Per nove anni ha vissuto come un fantasma, nascosto in Pakistan, con i servizi segreti di mezzo mondo che gli davano la caccia senza mai mollare la presa. Com’è andata a finire lo sappiamo: Osama bin Laden è stato ucciso il 2 maggio 2011 durante un blitz delle forze speciali americane. Anni e anni di ricerche fino all’intuizione giusta, quella di seguire un corriere che portava le informazioni allo sceicco del terrore, che per non lasciare alcuna traccia non usava né telefoni né internet.Poi l’assalto finale alla casa-fortezza di Abbottabad, in Pakistan, 50 km a nord di Islamabad.

Eppure bin Laden non era un fantasma. In Pakistan qualcuno sapeva e faceva finta di non vedere. La sua mancata cattura, per nove lunghi anni, è stata possibile per “l’enorme incompetenza” degli organi statali e per l’incapacità dei servizi segreti militari a risalire ai suoi covi e complici. È la conclusione del rapporto di una commissione di inchiesta rivelato dal quotidiano The Dawn e poi pubblicato anche sul sito di Al Jazeera in versione integrale. In 336 pagine il rapporto, sino ad ora tenuto segreto dal governo pachistano, assesta durissimi colpi alla credibilità dell’Isi, il servizio di controspionaggio del Pakistan.
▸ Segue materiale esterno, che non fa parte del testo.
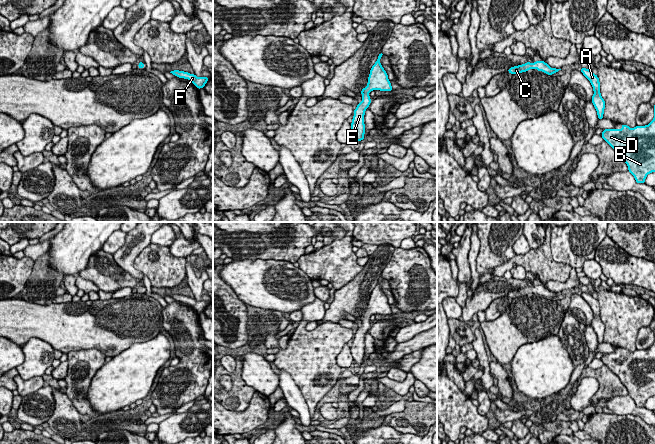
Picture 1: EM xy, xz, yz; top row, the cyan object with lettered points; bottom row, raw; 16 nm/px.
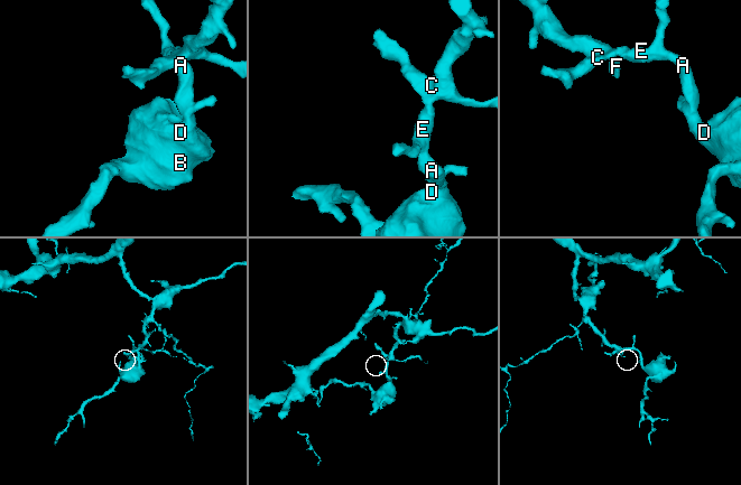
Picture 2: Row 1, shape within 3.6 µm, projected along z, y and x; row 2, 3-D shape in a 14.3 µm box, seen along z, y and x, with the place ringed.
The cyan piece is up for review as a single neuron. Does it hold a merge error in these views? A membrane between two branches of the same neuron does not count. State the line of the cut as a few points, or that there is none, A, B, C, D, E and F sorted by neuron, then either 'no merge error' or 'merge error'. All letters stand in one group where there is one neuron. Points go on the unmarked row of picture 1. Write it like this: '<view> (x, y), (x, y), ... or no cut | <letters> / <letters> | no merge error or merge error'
no cut | A B C D E F | no merge error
L’intelligence di Islamabad – si legge – “ha agito senza professionalità, scarso impegno per combattere il terrorismo e anche ostacolando l’attività delle altre agenzie di spionaggio”. La domanda sorge spontanea: possibile che fossero così sbadati gli 007 pachistani? Oppure si voleva evitare di far scoprire ciò che molti sospettavano, cioè che bin Laden si nascondesse proprio in Pakistan?
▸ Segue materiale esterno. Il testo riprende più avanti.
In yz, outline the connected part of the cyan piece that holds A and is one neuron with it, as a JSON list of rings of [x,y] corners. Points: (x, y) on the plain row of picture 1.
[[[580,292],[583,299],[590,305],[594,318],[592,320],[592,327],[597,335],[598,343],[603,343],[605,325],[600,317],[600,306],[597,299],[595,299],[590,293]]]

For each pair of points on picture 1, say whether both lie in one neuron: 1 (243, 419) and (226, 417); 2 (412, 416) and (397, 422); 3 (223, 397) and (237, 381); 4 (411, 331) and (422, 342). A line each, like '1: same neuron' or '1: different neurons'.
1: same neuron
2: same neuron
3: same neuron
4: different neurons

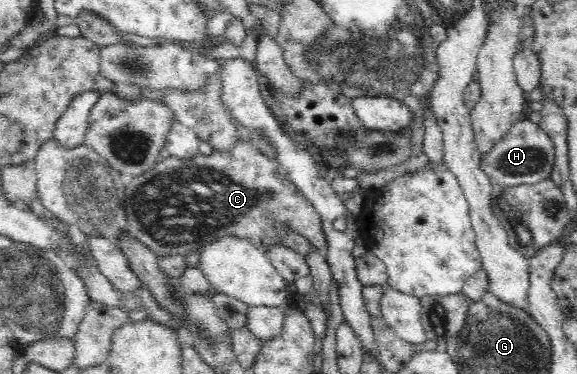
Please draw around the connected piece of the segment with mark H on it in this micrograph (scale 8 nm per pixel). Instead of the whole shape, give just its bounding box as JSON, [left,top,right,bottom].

Il rapporto si basa su circa 200 testimonianze, tra cui quelle delle tre vedove che erano con bin Laden nel fortino di Abbottabad. Viene descritta con minuzia di particolari la vita del leader di al Qaeda, dal suo arrivo in Pakistan, nel 2002, dopo essere scampato ai bombardamenti americani di Tora Bora, fino agli ultimi momenti della sua vita. Vengono descritti anche i suoi complici (l’autista-guardia del corpo Ibrahim Al Kuwaiti e il fratello di Osama, Abrar, erano i soli che uscivano dal rifugio per fare acquisti) e alcune curiosità, come ad esempio il cappello da cow-boy che bin Laden indossava ogni volta che usciva di casa, per evitare di essere intercettato dalle fotocamere installate sui droni. Nel dossier si parla anche di un episodio da film (più comico che di spionaggio): un giorno un agente ferma per eccesso di velocità il veicolo su cui viaggiavano bin Laden e alcuni suoi complici. L’autista, Ibrahim, risolve il problema senza che la guardia si accorga di bin Laden.

La Commissione che ha redatto il rapporto, guidata da un giudice Javed Iqbal, in un passaggio del documento definisce il raid dei Navy Sail ad Abbottabad una “delle più grandi umiliazione militari”. Sicuramente quell’umiliazione non è ancora passata. Così come il sospetto che Islamabad abbia provato a coprire, per anni, il “segreto di Pulcinella”.